Residents of Gordon Plaza held a rally and press conference on the steps of City Hall Monday (Nov. 2) morning, highlighting their fight for the fully funded relocation off of the toxic soil.
Monday’s rally, held on the eve of the election, was designed to provide an update on political candidates vying to represent the area along with an assessment of Mayor LaToya Cantrell’s Assessment of Mayor Cantrell’s 2021 budget priorities in relation to the situation Gordon Plaza residents continue to battle.
The area’s history dates back to the early 1900s when a landfill was opened on a Agriculture Street lot. The landfill caught fire, but was reopened as dump site in 1965 after Hurricane Betsy.
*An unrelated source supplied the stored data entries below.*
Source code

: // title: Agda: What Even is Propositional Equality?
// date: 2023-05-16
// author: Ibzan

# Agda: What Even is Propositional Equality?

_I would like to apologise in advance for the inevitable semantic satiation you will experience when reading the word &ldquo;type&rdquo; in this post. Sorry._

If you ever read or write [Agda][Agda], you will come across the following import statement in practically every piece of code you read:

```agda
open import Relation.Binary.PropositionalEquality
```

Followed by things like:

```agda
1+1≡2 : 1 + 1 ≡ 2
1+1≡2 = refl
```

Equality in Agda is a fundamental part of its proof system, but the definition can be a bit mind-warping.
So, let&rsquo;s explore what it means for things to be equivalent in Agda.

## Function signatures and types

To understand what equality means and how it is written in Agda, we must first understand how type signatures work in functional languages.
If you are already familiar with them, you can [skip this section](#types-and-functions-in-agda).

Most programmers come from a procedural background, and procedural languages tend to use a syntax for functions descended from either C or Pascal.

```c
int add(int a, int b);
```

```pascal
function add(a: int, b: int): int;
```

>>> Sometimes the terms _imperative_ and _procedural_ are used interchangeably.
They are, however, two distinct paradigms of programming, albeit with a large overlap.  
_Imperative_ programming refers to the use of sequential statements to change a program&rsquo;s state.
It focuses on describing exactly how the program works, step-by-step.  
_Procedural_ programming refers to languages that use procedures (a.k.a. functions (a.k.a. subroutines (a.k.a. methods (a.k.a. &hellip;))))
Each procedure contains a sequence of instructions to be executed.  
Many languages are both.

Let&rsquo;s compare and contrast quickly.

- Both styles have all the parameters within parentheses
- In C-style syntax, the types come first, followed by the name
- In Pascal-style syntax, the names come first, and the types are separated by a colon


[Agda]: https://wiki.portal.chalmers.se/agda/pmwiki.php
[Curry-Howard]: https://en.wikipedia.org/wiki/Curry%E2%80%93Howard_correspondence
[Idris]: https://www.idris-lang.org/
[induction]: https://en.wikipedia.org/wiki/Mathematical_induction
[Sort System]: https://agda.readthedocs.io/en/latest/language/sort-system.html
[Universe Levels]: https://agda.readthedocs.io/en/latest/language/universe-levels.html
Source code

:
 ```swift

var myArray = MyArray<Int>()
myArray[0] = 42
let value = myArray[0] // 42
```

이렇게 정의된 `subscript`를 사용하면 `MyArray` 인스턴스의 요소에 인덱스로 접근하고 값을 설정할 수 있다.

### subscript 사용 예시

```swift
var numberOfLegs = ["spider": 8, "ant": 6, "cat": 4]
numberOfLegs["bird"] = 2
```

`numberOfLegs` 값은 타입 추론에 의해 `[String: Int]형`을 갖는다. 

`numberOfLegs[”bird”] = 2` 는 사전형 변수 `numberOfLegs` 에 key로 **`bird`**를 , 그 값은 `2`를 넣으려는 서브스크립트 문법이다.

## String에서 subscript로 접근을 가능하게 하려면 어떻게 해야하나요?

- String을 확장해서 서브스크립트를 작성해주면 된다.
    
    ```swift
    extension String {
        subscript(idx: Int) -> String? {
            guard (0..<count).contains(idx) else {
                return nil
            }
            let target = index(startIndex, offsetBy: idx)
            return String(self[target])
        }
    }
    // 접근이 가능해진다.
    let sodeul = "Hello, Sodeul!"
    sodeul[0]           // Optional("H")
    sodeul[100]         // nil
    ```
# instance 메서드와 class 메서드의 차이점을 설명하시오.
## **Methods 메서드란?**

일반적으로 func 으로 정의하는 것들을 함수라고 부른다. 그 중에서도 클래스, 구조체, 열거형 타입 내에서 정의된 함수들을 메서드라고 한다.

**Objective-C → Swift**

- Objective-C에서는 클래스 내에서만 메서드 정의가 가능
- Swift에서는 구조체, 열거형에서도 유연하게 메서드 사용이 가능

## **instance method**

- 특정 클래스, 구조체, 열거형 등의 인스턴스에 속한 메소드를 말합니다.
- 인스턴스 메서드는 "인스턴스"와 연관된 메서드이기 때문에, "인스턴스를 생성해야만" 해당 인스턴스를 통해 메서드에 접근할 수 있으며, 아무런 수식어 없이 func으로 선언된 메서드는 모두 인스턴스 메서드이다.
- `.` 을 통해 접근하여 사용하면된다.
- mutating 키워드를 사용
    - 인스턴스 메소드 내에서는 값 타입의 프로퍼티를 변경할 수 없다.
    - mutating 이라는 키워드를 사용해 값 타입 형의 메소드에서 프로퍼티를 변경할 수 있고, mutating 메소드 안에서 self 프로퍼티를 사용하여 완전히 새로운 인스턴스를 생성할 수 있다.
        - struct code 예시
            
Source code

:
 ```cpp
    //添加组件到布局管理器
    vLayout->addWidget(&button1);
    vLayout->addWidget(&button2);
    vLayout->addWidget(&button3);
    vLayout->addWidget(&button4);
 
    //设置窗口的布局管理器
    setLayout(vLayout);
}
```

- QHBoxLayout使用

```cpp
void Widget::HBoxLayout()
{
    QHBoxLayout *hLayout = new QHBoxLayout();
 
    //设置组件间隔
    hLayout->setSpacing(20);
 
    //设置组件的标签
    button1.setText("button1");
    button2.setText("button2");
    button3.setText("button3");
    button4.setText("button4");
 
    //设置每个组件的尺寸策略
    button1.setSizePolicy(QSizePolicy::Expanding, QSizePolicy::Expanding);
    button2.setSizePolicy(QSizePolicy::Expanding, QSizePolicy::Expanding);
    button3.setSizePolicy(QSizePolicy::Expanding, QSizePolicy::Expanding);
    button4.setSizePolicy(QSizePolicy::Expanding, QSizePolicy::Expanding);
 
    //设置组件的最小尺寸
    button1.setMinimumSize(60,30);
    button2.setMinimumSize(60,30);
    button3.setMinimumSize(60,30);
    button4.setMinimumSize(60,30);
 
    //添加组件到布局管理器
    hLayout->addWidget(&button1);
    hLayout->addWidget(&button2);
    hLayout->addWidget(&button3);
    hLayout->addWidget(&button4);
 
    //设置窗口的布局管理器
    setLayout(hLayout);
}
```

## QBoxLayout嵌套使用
Meanwhile, land near the site was redeveloped in the late 1970s, including the construction of an elementary school, shopping area, townhouses, apartments, and Gordon Plaza, a neighborhood of single-family homes funded by the U.S. Department of Housing and Urban Development and promoted as an affordable path to homeownership for Black residents.
Many of the residents of Gordon Plaza were first-time homebuyers investing their savings into the purchase only to learn years later that the streets and yards of Gordon Plaza were built on top of toxic chemicals—a discovery that resulted in plummeting property values and the inability to sell homes and move.
A class-action lawsuit ruling in 2006 found in favor of the residents; however, the settlements did not compensate all of the residents to fully fund their relocation, nor did it address restitution for illnesses and deaths that resulted from toxic exposure.